- _WORK ORDER_: How many lines in the rows below contain the string "Code"? Case must match. Give only the number.

- _EXERCISE DATA_:
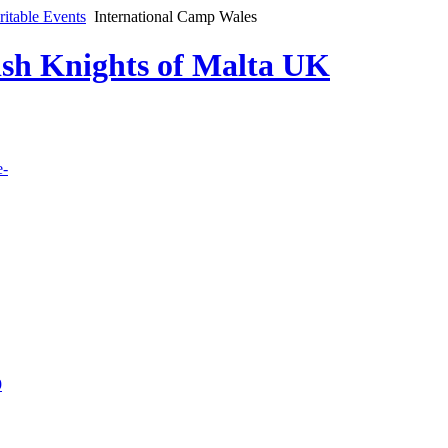
ritable Events
International Camp Wales
lish Knights of Malta UK
e-
9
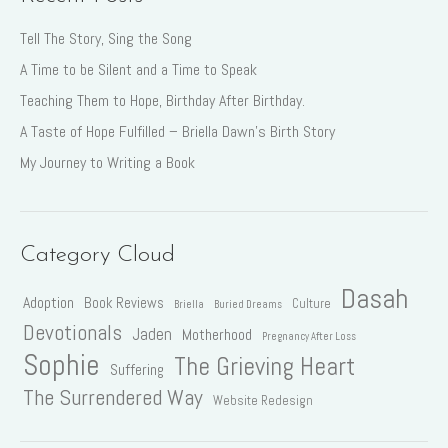
Tell The Story, Sing the Song
A Time to be Silent and a Time to Speak
Teaching Them to Hope, Birthday After Birthday.
A Taste of Hope Fulfilled – Briella Dawn’s Birth Story
My Journey to Writing a Book
Category Cloud
Dasah
Adoption
Book Reviews
Culture
Briella
Buried Dreams
Devotionals
Jaden
Motherhood
Pregnancy After Loss
Sophie
The Grieving Heart
Suffering
The Surrendered Way
Website Redesign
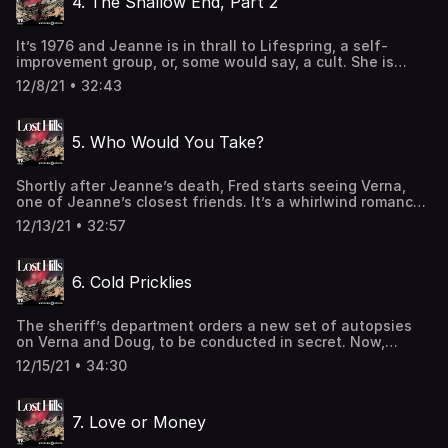
4. The Shallow End, Part 2
omnystudio.com/listener for privacy information.
It’s 1976 and Jeanne is in thrall to Lifespring, a self-
improvement group, or, some would say, a cult. She is
manifesting her future—without Fred. This alternative
12/8/21 • 32:43
reality never arrives. Instead, Jeanne dies. And the
similarities to Verna’s death are eerie. Learn more about
your ad-choices at
5. Who Would You Take?
https://www.iheartpodcastnetwork.comSee
omnystudio.com/listener for privacy information.
Shortly after Jeanne’s death, Fred starts seeing Verna,
one of Jeanne’s closest friends. It’s a whirlwind romance,
and soon they’re merging families. The timeline of their
12/13/21 • 32:57
relationship stokes Malibu gossip, and, later, piques the
interest of detectives. Was it just a coincidence that
Verna’s first husband had died unexpectedly, too? Learn
6. Cold Pricklies
more about your ad-choices at
https://www.iheartpodcastnetwork.comSee
omnystudio.com/listener for privacy information.
The sheriff’s department orders a new set of autopsies
on Verna and Doug, to be conducted in secret. Now,
there’s enough evidence to arrest Fred. Meanwhile,
12/15/21 • 34:30
detectives talk to his neighbors, coworkers, and friends.
Some say he’s a charming, dedicated family man, while
others whisper of a dark side and a hair-trigger temper.
7. Love or Money
Also, one of Doug’s best friends remembers life in the
Roehler household. Learn more about your ad-choices at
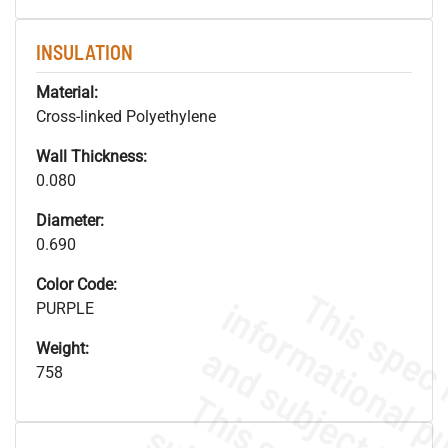
INSULATION
Material:
Cross-linked Polyethylene
Wall Thickness:
0.080
Diameter:
0.690
Color Code:
PURPLE
Weight:
758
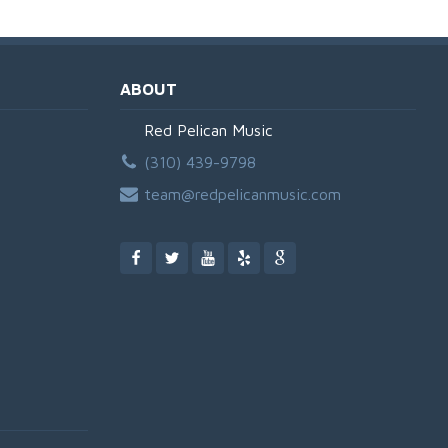
ABOUT
Red Pelican Music
(310) 439-9798
team@redpelicanmusic.com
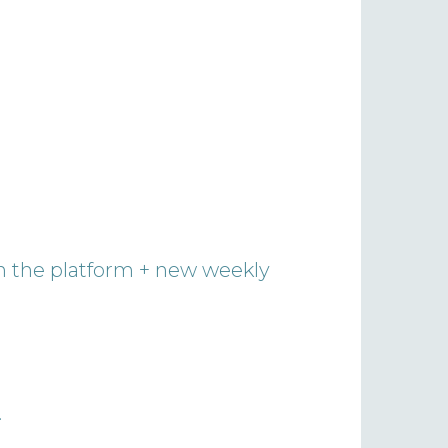
on the platform + new weekly
.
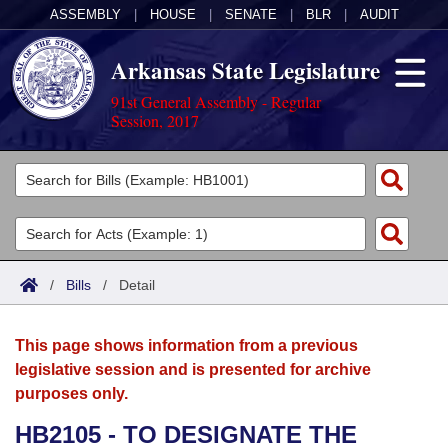
ASSEMBLY
|
HOUSE
|
SENATE
|
BLR
|
AUDIT
Arkansas State Legislature
91st General Assembly - Regular
Session, 2017
Legislators
List All
Committees
Joint
Acts
Search
/
Bills
/
Detail
Search by Range
Bills
Senate
District Finder
This page shows information from a previous
Search by Range
Calendars
Advanced Search
House
legislative session and is presented for archive
purposes only.
Meetings and Events
Arkansas Law
Advanced Search
Code Sections Amended
Task Force
HB2105 - TO DESIGNATE THE
Arkansas Code and Constitution of 1874
Budget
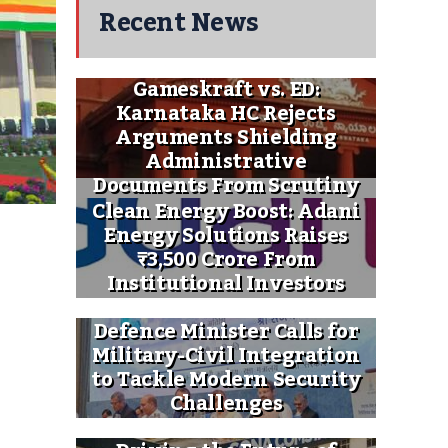
Recent News
Gameskraft vs. ED:
Karnataka HC Rejects
Arguments Shielding
Administrative
Documents From Scrutiny
Clean Energy Boost: Adani
Energy Solutions Raises
₹3,500 Crore From
Institutional Investors
Defence Minister Calls for
Military-Civil Integration
to Tackle Modern Security
Challenges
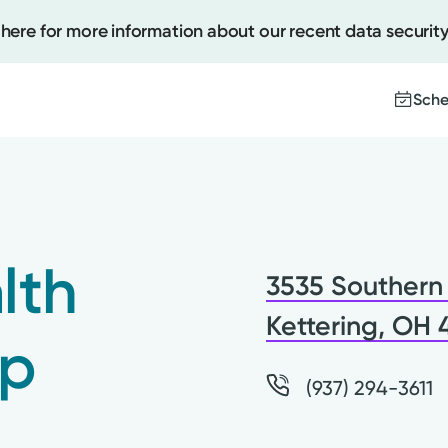
 here for more information about our recent data security
Sche
Create
Upcomi
lth
3535 Southern 
Test Re
Pay You
Kettering, OH
up
(937) 294-3611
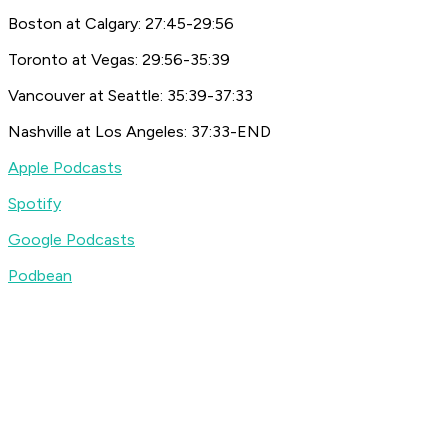
Boston at Calgary: 27:45-29:56
Toronto at Vegas: 29:56-35:39
Vancouver at Seattle: 35:39-37:33
Nashville at Los Angeles: 37:33-END
Apple Podcasts
Spotify
Google Podcasts
Podbean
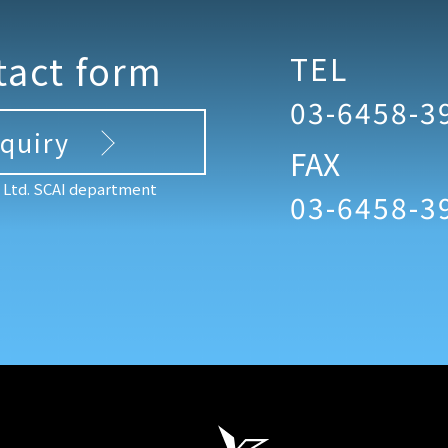
tact form
TEL
03-6458-3
nquiry
FAX
, Ltd. SCAI department
03-6458-3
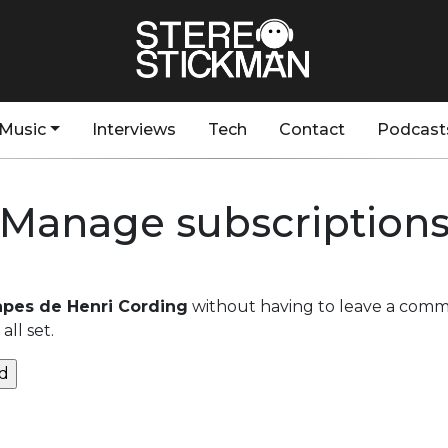
Music
Interviews
Tech
Contact
Podcast
Manage subscription
apes de Henri Cording
without having to leave a comme
ll set.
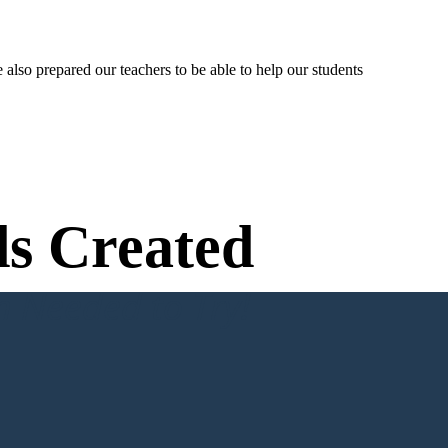
lso prepared our teachers to be able to help our students
s Created
n Needed to Try!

- _RESULT OF THE EXERCISE_: 3